Wiertła. Potrzebne są zwykłe wiertła do drewna, a także duże frezy lub otwornice do wycinania większych otworów. W miarę możliwości warto mieć cały zestaw najróżniejszych frezów. Są one drogie, ale trwałe i doskonale się sprawdzają. Potrzebny jest również pogłębiacz stożkowy oraz zestaw do robienia otworów pod wkręty i kołków do zaślepiania. Pozwolą one wykonać łączenie na wkręty z wgłębieniami na drewniane koreczki.

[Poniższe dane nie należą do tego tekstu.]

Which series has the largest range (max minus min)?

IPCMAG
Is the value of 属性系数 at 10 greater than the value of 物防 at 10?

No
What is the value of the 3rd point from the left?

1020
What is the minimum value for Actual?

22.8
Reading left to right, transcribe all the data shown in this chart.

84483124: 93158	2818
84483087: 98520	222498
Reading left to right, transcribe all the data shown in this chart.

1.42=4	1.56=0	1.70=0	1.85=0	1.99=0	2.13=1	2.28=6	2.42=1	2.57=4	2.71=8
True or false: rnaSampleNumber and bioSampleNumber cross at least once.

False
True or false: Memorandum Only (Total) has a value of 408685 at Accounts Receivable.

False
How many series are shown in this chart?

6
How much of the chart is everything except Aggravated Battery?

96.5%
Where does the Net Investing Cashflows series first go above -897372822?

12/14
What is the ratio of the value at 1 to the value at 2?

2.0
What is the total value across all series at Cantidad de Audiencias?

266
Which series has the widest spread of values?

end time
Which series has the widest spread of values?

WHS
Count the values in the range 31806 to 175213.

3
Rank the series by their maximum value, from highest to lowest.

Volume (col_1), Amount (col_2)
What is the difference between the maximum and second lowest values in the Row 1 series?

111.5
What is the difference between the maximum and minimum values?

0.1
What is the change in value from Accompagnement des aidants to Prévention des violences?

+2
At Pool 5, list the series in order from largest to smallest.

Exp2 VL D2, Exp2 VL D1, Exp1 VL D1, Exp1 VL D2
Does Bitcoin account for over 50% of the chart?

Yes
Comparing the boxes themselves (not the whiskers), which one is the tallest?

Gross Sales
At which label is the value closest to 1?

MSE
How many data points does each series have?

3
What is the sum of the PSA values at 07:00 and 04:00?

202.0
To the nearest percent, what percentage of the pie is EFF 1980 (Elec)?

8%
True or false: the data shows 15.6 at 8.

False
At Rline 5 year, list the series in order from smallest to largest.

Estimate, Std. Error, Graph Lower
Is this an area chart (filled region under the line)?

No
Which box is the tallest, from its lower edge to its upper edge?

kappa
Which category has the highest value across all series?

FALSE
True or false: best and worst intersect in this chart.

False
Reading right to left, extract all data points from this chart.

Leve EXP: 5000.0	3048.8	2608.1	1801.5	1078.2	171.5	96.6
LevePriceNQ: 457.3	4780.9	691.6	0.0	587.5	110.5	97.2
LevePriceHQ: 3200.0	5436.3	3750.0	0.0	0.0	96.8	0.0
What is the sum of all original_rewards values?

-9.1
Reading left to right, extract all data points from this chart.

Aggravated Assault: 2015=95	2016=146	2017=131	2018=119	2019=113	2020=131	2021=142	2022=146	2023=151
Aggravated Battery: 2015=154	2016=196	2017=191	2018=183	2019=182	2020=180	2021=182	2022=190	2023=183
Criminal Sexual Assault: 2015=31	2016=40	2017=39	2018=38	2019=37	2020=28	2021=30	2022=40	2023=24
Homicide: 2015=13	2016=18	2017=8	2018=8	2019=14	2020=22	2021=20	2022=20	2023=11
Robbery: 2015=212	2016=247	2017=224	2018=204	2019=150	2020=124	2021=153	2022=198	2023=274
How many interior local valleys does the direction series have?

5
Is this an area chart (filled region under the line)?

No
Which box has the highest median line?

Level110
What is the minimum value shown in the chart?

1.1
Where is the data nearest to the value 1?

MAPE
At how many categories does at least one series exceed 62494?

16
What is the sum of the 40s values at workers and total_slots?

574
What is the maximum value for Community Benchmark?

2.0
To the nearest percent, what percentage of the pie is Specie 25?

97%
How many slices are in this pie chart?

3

Narzędzia tokarskie. Jeśli chcemy spróbować swoich sił w toczeniu drewna, przede wszystkim potrzebujemy tokarki, a do tego zestawu najrozmaitszych noży do toczenia drewna, w tym dłut wklęsłych do skrawania z grubsza oraz dłut do wycinania rowków oraz wygładzania, a także kilku cyklin do ogólnego wygładzania i wykańczania oraz przecinaka. Zaczynamy od wyposażenia, jakie nabywa się razem z tokarką, a następnie, w miarę nabywania doświadczenia, samodzielnie gromadzimy lepsze narzędzia, których naprawdę potrzebujemy.
WYPOSAŻENIE OCHRONNE
Pracując przy maszynach stolarskich, które robią mnóstwo hałasu i wytwarzają drobny pył, trzeba przynajmniej mieć na sobie maskę przeciwpyłową, ochraniacze słuchu i okulary ochronne. Ja zainwestowałem również w pełną maskę z respiratorem do pracy przy tokarce. Nie tylko pozwala mi ona zakładać okulary, ale także filtruje powietrze, nie narażając mnie na niewygodę i ucisk na usta. Ma też swoje dobre strony pod względem zdrowotnym: niektóre egzotyczne gatunki drewna wywołują reakcję alergiczną. Unikam takich sytuacji, ograniczając się głównie do drewna sosnowego.
Wyposażenie ochronne: 7 Maska ochronna z filtrem i nadmuchem powietrza, 2 Ochraniacze słuchu, 3 Maseczka do pracy przy niskim zapyleniu, 4 Okulary ochronne.